Evolution Possible In Texas? Governor Commutes Death Penalty To Life
"There are many Americans who do not believe in evolution. And it is probably fair to say that a disproportionate number of them reside in Texas. But it is from Texas that we gain confirmation of the absolute certainty that human evolution is a reality.
"When George Bush was governor of Texas in the 1990s, he approved executions with impunity, sending to death those who might have been innocent and those who might have been guilty, those who had repented and those who had not, those who had adequate representation and those whose lawyers slept through the trials, those who had the mental capacity to understand their crimes, those whose mental state would have barred even a trial in more civilized jurisdictions.

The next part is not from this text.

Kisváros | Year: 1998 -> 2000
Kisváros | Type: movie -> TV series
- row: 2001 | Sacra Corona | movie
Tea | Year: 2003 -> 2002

"In all, Bush signed more 150 execution orders as governor, a record for the state and nation. The world press recognized him as the 'Texecutioner' or, in the slightly less volatile phrasing of London's Independent newspaper: 'a death penalty enthusiast.' As president, Bush has continued his energetic advocacy for state-sponsored slaying. Only this month, it was reported that Bush and his soon-to-be-former Attorney General had developed a plan to speed up the executions of Americans lingering on the nation's death rows. The plan, which will be one of the last initiatives of Alberto Gonzales, is to make it easier for executions to be 'fast-tracked' by states that want to avoid long appeals processes in the federal courts.
"The Bush-Gonzales plan is to borrow a page from recent anti-terrorism legislation -- which strip away habeas corpus protections and other legal guarantees -- in order to allow states to rely on the Justice Department, rather than the federal courts, to decide whether death-row inmates received adequate representation at trial. That would eliminate one of the primary avenues of appeal from convictions in states such as Texas, which have a history of providing inadequate representation for poor and minority defendants. Bush and Gonzales, who have worked together since the president's days in Texas to make the killing machines of the states run more smoothly, also want to reduce the amount of time that death-row inmates have to file federal appeals and to pursue them.
"So what's this about evolution? Clearly, Bush has not grown as a human being or as a public official with the power to decide who lives and dies. But Bush is no longer the governor of Texas. Conservative Republican Rick Perry has the job. And on Wednesday, Perry commuted the sentence of Texas death row inmate Kenneth Foster's sentence to life. The decision came just hours before an innocent man was to be killed by the state -- a prospect that would not, in all likelihood, have concerned George Bush or Alberto Gonzales but that did concern Rick Perry."